Aún queda reflejado en mis retinas, la imagen donde tres mujeres se abrazaban, felicitándose entre ellas por el logro enorme que habían conseguido.
Ese 5 de julio de 2010 daba el escopetazo de salida la “ley Aído”. Una ley que día tras día ha ido justificando la “interrupción voluntaria del embarazo” de 300 madres. O visto de otra forma, ha justificado el asesinato de 300 bebés al día simplemente por ser un derecho conseguido por la mujer. Una ley amparada por un sector autollamado progresista que lucha por la igualdad de oportunidades, pero que llama “monstruos” a seres que presentan discapacidad e igual que el mejor de los nazis, prefieren quitarlo del medio.

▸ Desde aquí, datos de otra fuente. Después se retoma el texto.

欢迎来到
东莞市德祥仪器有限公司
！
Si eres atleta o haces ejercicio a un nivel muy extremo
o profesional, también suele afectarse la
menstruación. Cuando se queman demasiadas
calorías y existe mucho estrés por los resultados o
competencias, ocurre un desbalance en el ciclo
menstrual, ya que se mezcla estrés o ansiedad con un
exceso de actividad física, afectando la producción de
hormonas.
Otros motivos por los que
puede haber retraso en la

Una ley defendida porque es una ley que no obliga, cuando no da otra alternativa al 80 por ciento de las mujeres que presionadas por sus parejas o familias no ven otra solución. Una ley que aboga por un aborto seguro, pero la verdad del aborto es que aumenta la esterilidad y los abortos espontáneos en un 10 por ciento, los problemas emocionales suben del 9 al 59 por ciento, los embarazos extra-uterinos aumentan de un 0,5 por ciento a un 3,5 por ciento y los partos prematuros de un 5 a un 15 por ciento. Una ley que da hasta un período arbitrario de 12 semanas para abortar libremente, incluso si eres menor de edad sin permiso de sus padres, cuando de sobra es sabido que desde el momento de la concepción, no sólo hay vida, sino que es una vida única. Una ley que no mira más allá del aborto y no ampara el síndrome post-aborto que sufren las mujeres. Una ley de la que solamente se beneficia la industria “asesina” del los que practican el aborto.
Es decir, una ley injusta, que se olvida del inocente que no ha pedido nacer, y que cualquier reforma de ella seguiría siendo injusta, al menos que se derogue y se promueva una legislación que proteja la vida desde el momento de su concepción y una ley integral de apoyo a la maternidad.